Es war vor ziemlich genau einem Jahr, als der damalige Bundespräsident Guy Parmelin das Ende des Rahmenabkommens eingeläutet hat. Er machte der Kommissionspräsidentin Ursula von der Leyen deutlich, dass es kein Rahmenabkommen geben wird, wenn sich die Kommission in den umstrittenen Punkten nicht deutlich bewegt.
Einen Monat später war es vorbei mit dem Rahmenabkommen, von der Leyen verärgert und der Wind, der seit diesem Tag aus Brüssel in Richtung Bern weht, könnte kaum kühler sein.
Viele Fragen bleiben ungeklärt
Der Bundesrat arbeitete seit dem letzten Herbst an einem Vorschlag, wie man die wirtschaftliche äusserst wichtige Beziehung wieder kitten könnte. Mit diesem Vorschlag, man spricht auch von einem Paketansatz à la «Bilaterale 3», reiste Staatssekretärin Livia Leu Ende März nach Brüssel für ein erstes Sondierungsgespräch.

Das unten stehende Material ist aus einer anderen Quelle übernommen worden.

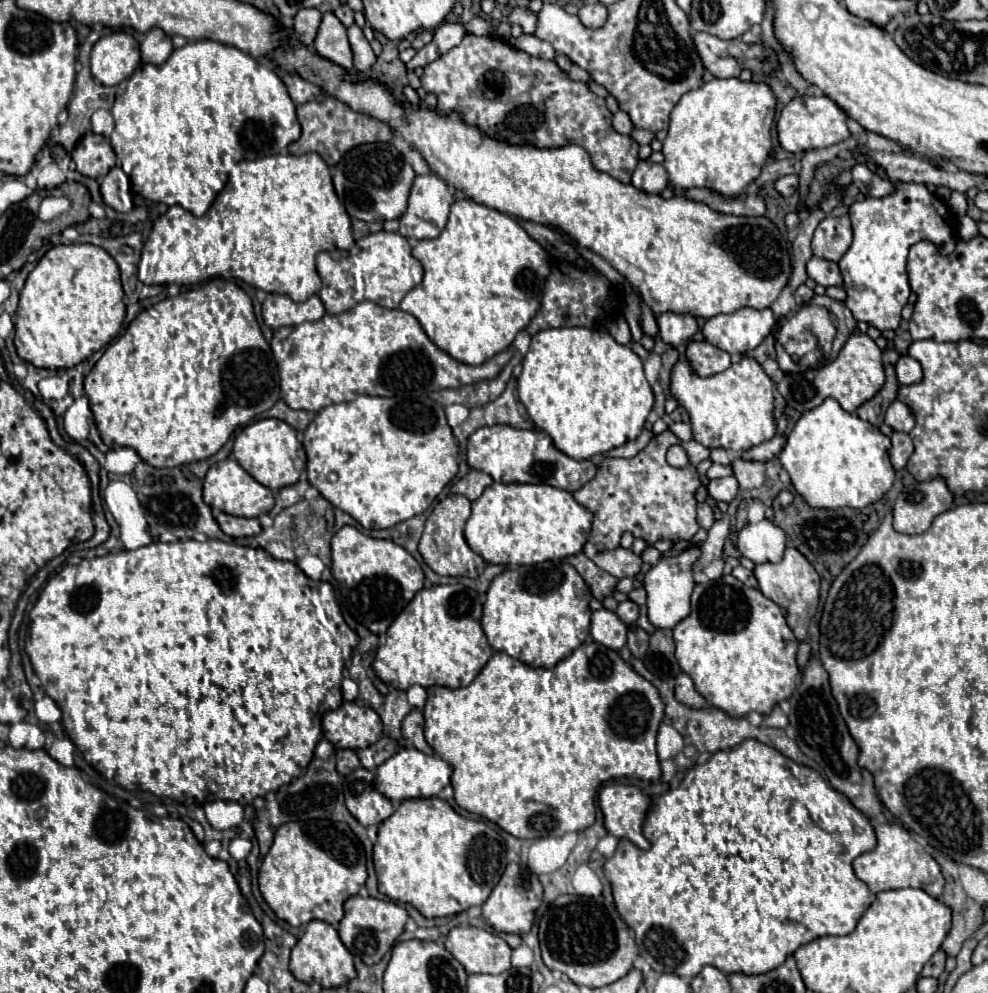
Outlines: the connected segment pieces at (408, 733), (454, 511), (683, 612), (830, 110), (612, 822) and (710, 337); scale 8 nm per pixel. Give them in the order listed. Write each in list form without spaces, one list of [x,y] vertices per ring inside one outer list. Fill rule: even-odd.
[[[418,709],[410,711],[404,717],[404,721],[402,721],[402,735],[406,739],[410,739],[416,749],[420,749],[420,751],[424,751],[428,755],[432,753],[432,747],[424,739],[424,717],[422,717],[422,713]]]
[[[448,495],[444,501],[440,501],[432,509],[430,517],[426,519],[426,527],[424,527],[418,551],[424,557],[426,565],[432,571],[436,571],[438,575],[452,575],[452,577],[458,577],[458,575],[478,577],[478,575],[482,575],[486,561],[478,553],[474,553],[464,539],[464,523],[468,517],[470,517],[470,501],[462,495]]]
[[[692,543],[690,547],[686,547],[676,557],[674,555],[662,557],[646,573],[646,577],[644,577],[644,589],[648,593],[646,605],[648,605],[648,617],[654,623],[654,627],[672,629],[678,621],[682,621],[684,617],[690,615],[690,597],[692,597],[692,591],[694,591],[694,585],[696,585],[692,573],[694,573],[694,563],[698,561],[700,555],[702,555],[700,545]]]
[[[798,95],[794,97],[780,113],[778,117],[778,141],[780,145],[790,151],[790,153],[800,153],[800,151],[808,151],[808,149],[816,149],[816,147],[830,147],[836,145],[844,139],[850,137],[850,129],[846,125],[846,113],[826,95],[812,95],[812,97],[804,97]]]
[[[608,783],[600,789],[598,801],[604,813],[604,827],[608,833],[618,839],[626,837],[640,849],[650,847],[650,843],[642,835],[642,825],[652,805],[652,799],[644,795],[640,787]]]
[[[742,307],[728,315],[714,315],[702,327],[706,341],[728,353],[746,353],[762,343],[774,327],[770,309]]]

Die EU-Kommission äusserte sich in der Öffentlichkeit kaum dazu, sagte aber zumindest noch nicht Nein zu den Ideen aus Bern. Ein erstes Aufatmen.

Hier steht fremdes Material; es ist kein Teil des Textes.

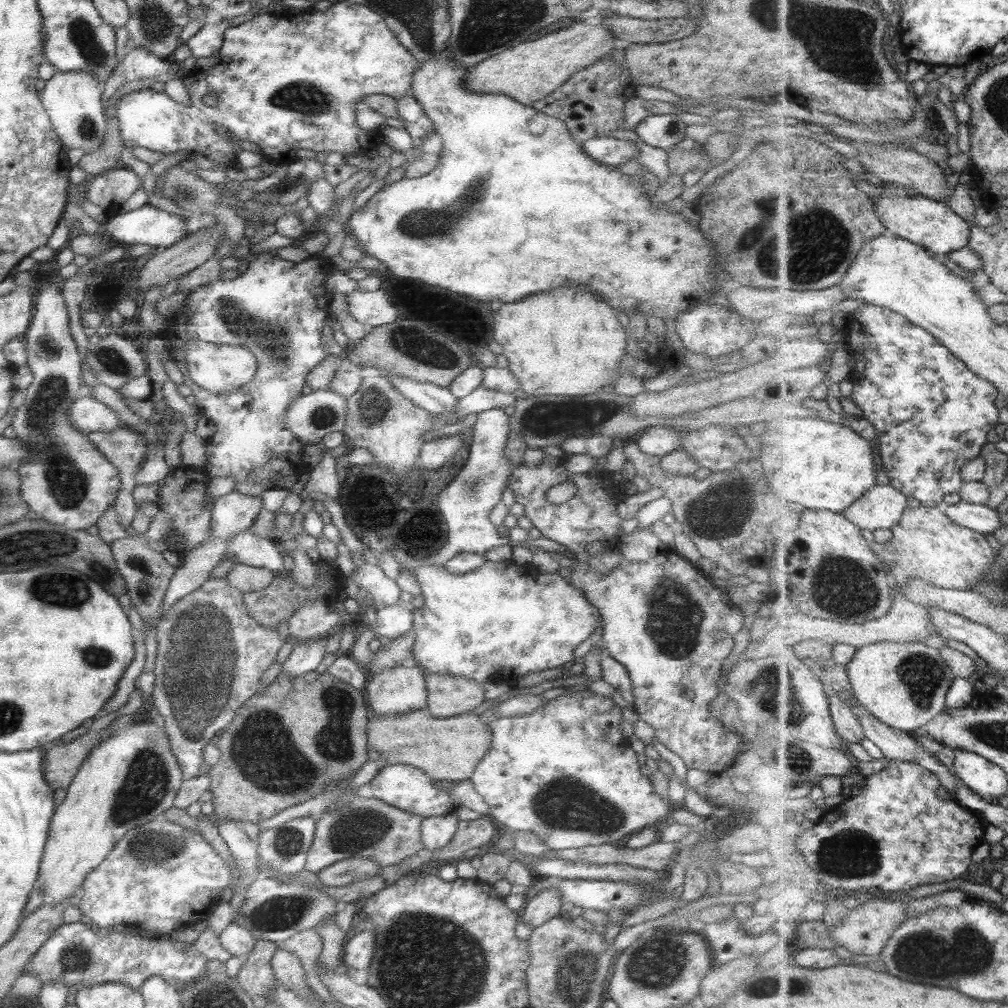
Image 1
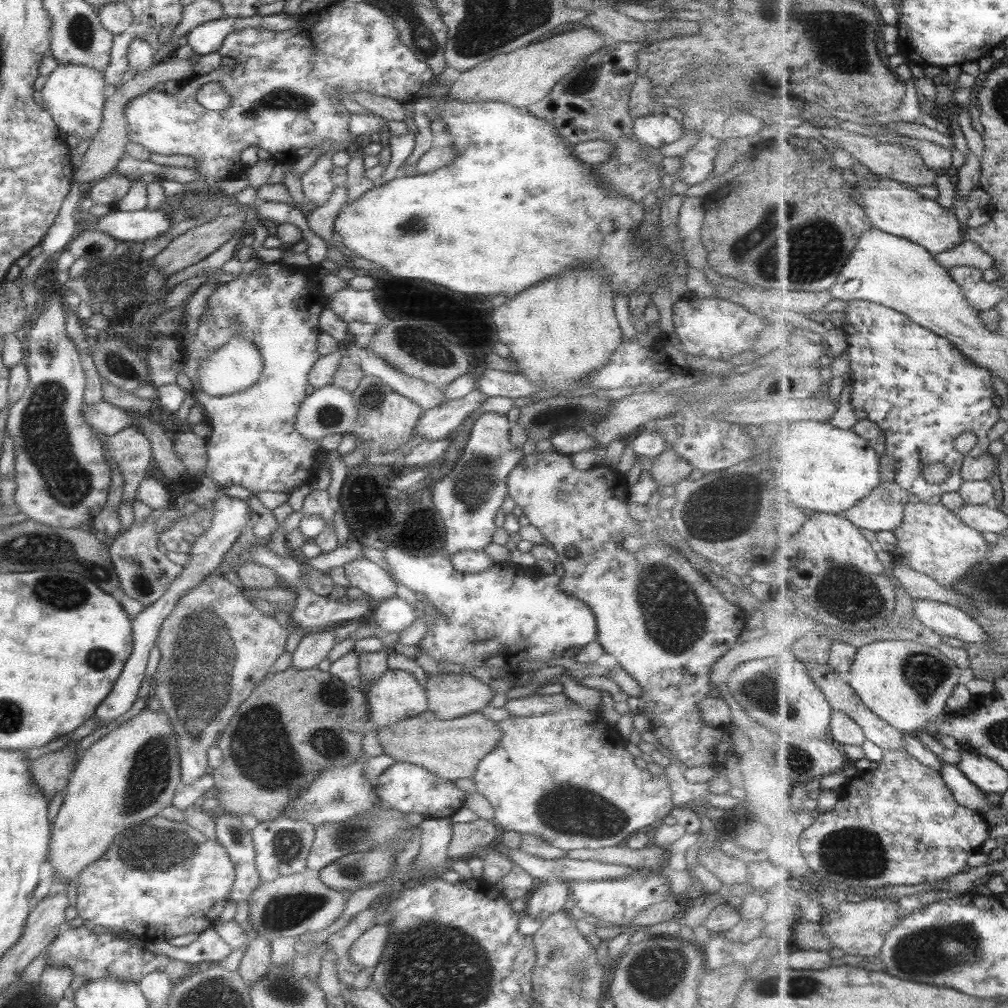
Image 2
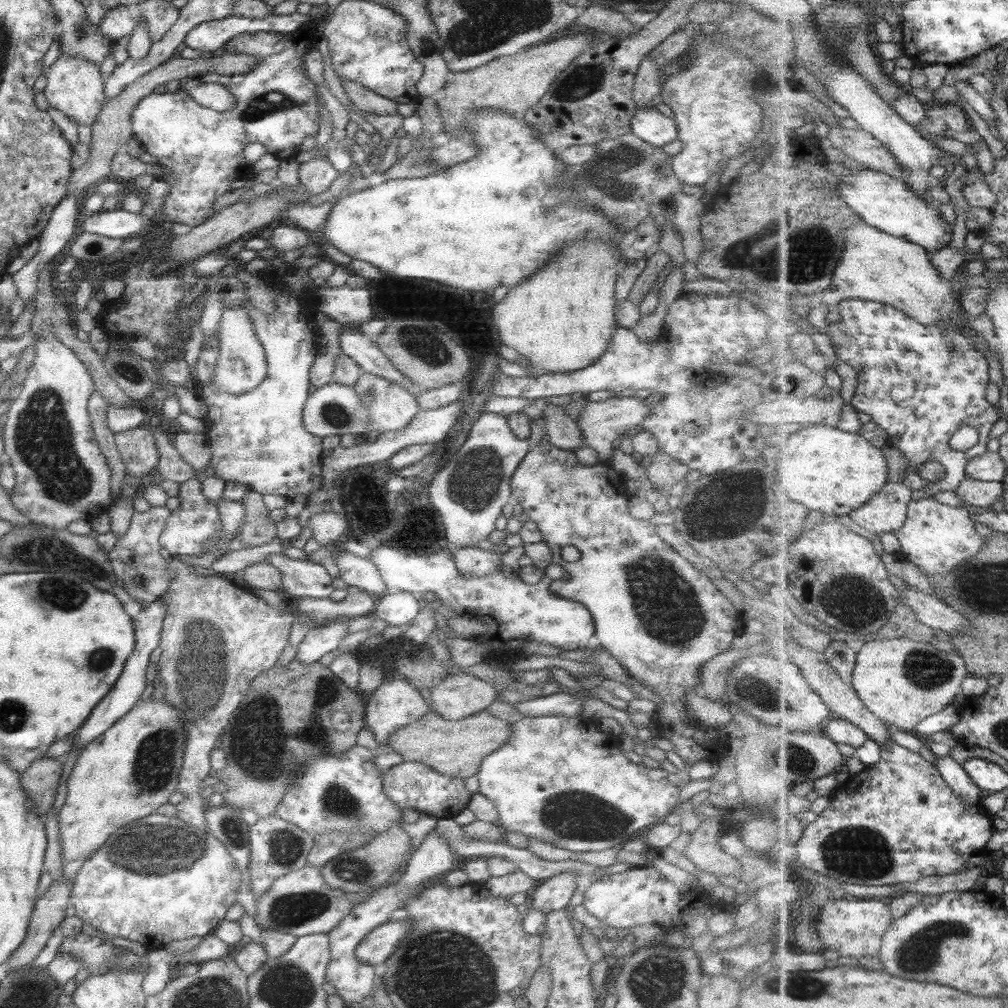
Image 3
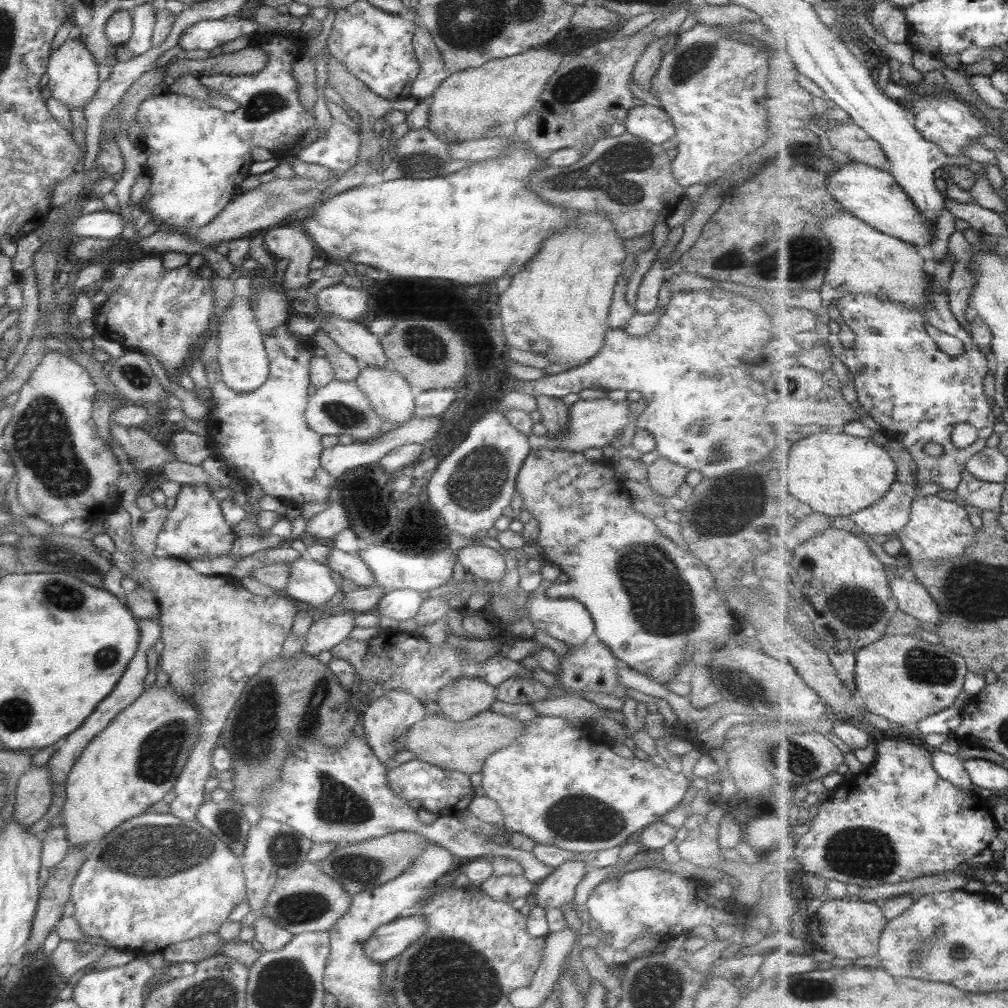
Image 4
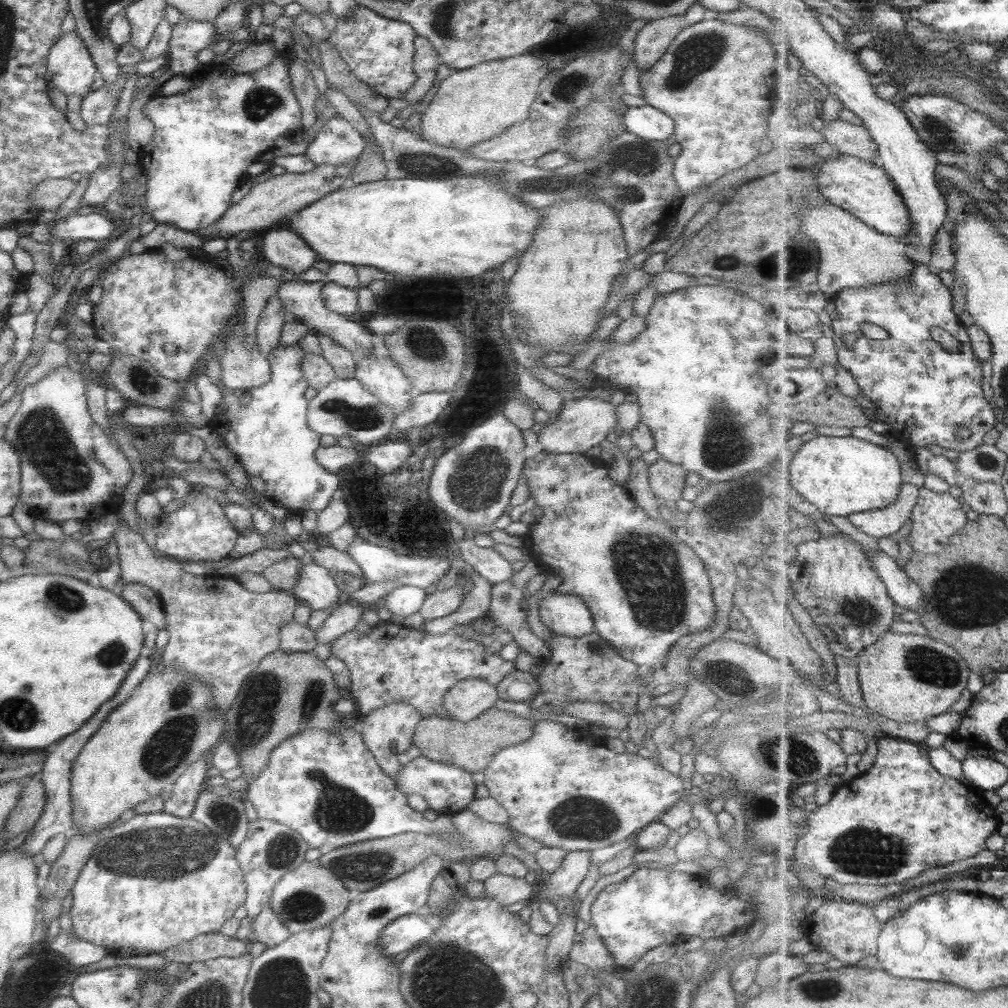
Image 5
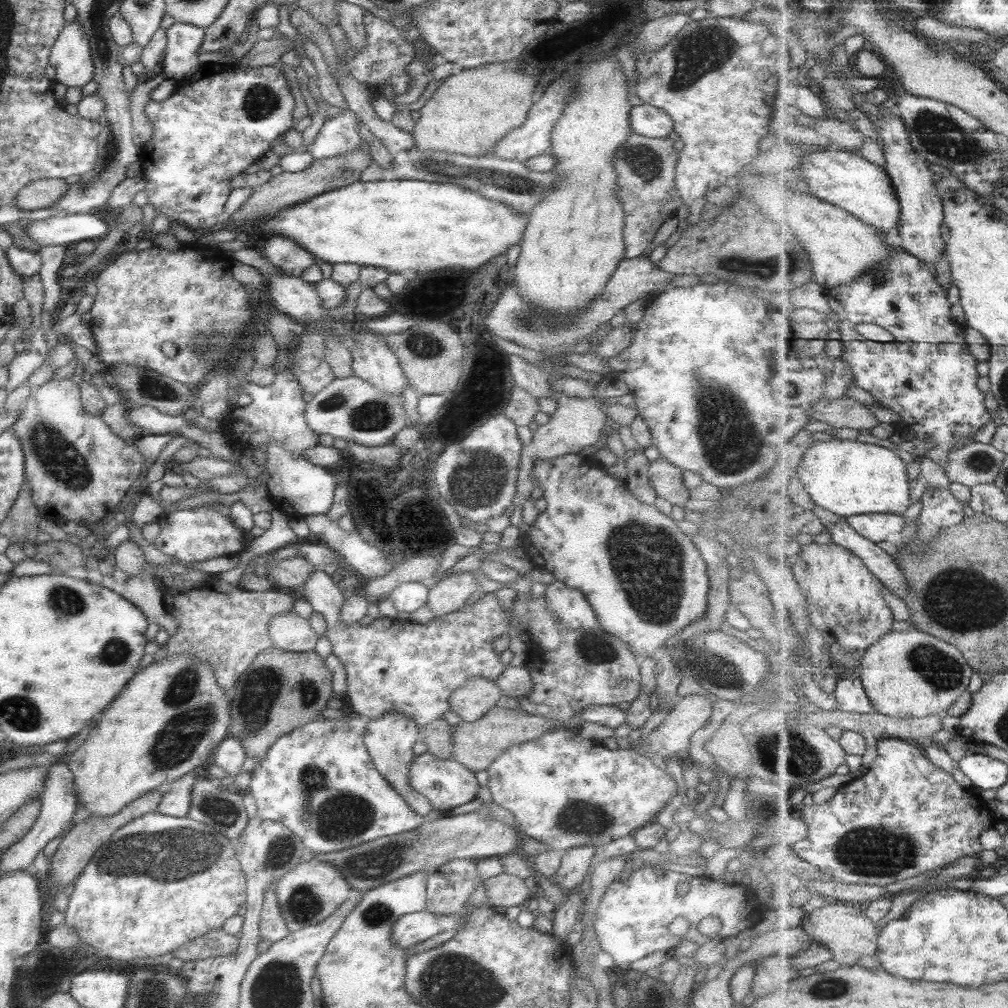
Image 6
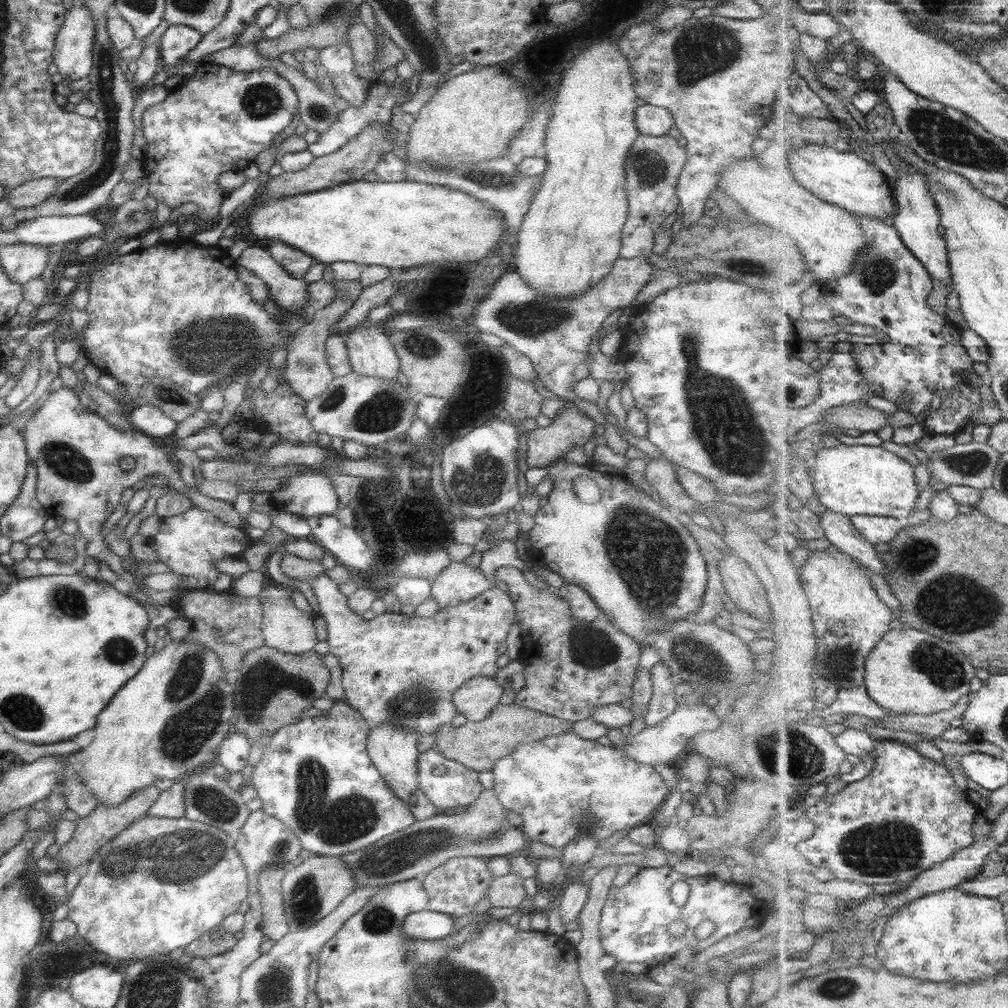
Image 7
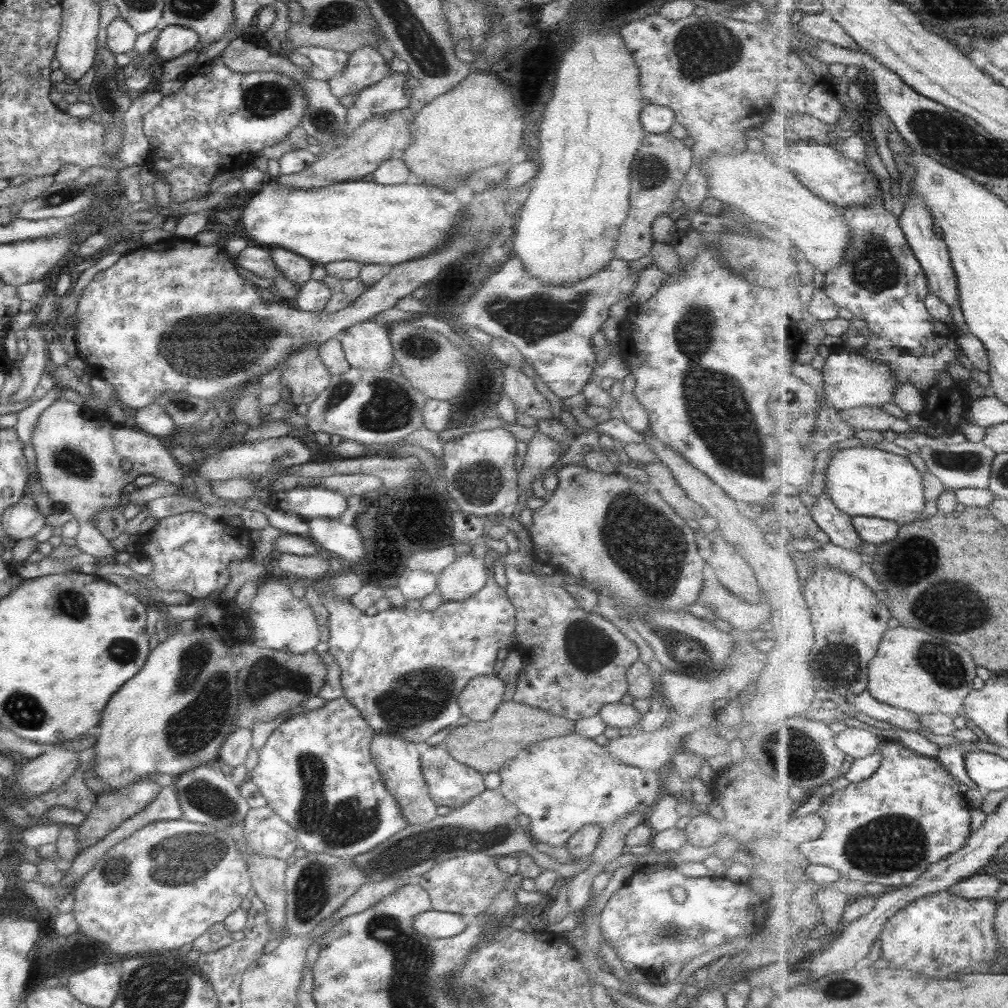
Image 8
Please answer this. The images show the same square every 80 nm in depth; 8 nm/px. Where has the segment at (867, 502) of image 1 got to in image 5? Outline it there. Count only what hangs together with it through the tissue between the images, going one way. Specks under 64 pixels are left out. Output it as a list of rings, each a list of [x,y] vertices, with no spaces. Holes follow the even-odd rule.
[[[905,483],[901,487],[899,500],[883,510],[869,510],[869,512],[854,513],[848,516],[849,520],[869,534],[869,538],[887,538],[899,532],[909,519],[912,519],[913,510],[919,502],[922,488]]]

Nach der zweiten Sondierungsrunde sieht die Situation anders aus. Es ist zwar nach wie vor keine Absage an Bern, aber die Botschaft der Kommission ist deutlich: Die EU könne zum jetzigen Zeitpunkt nicht beurteilen, «ob die Vorschläge der Schweizer Regierung eine akzeptable Verhandlungsgrundlage darstellen.»
Viele Fragen seien nach wie vor offen. Die Kommission erwähnte noch einmal, was für sie in ein Abkommen gehört: Dynamische Rechtsübernahme, eine Rolle für den Europäischen Gerichtshof oder eine Lösung, die man für alle betroffenen Abkommen anwenden könne.
Sprich: Die EU-Kommission möchte am liebsten das bereits verhandelte Rahmenabkommen wieder auf den Tisch bringen. Zudem fordert die Kommission einen regelmässigen finanziellen Beitrag aus der Schweiz. Von einem sektoriellen Ansatz, bei dem man jedes einzelne Abkommen separat anschauen würde, scheint Brüssel weit entfernt zu sein. Die Vorschläge des Bundesrates finden offenbar in weiten Teilen keinen Anklang bei der EU-Kommission.
Differenzen bleiben gross
Die Schweizer Delegation unter der Leitung von Staatssekretärin Leu wird wohl nicht ganz überrascht sein, dass die EU-Kommission nach wie vor in zentralen Punkten nicht von ihrer Position abrücken möchte.
So schreibt Leu nach dem Treffen via Twitter, dass wichtige Differenzen noch diskutiert werden müssen. Um welche Differenzen es sich handelt, erwähnt die Staatssekretärin nicht.
Es gibt auch weder von EU- noch von Schweizer-Seite eine Bemerkung zum wohl schwierigsten Abkommen; zur Personenfreizügigkeit. Wie man in Brüssel hört, sei die EU-Kommission bereit, bei den umstrittenen Punkten dieses bilateralen Abkommens einen Schritt auf die Schweiz zuzumachen und eine Sonderlösung zu finden. Gleichzeitig verlange man von der Schweiz, ernsthaft an Verhandlungen interessiert zu sein und nicht zuerst die eidgenössischen Wahlen in gut eineinhalb Jahren abzuwarten.
Damit es schneller vorwärtsgehen kann, und man mit Verhandlungen starten könnte, braucht es aber beide Seiten. Dass der Bundesrat zu einem aktualisierten Rahmenabkommen nicht zustimmen wird, scheint klar zu sein. Der Vizepräsident der EU-Kommission, Maros Sefcovic, forderte von Bundesrat Ignazio Cassis im vergangenen Herbst neue Vorschläge. Diese hat der Bundesrat geliefert.
Sollte die EU-Kommission nicht bereit sein, wenigstens kleine Schritte auf die Schweiz zuzumachen, wird es wohl noch einige Sondierungsrunden in Brüssel brauchen. Oder ein Spitzentreffen zwischen Sefcovic und Bundespräsident Cassis.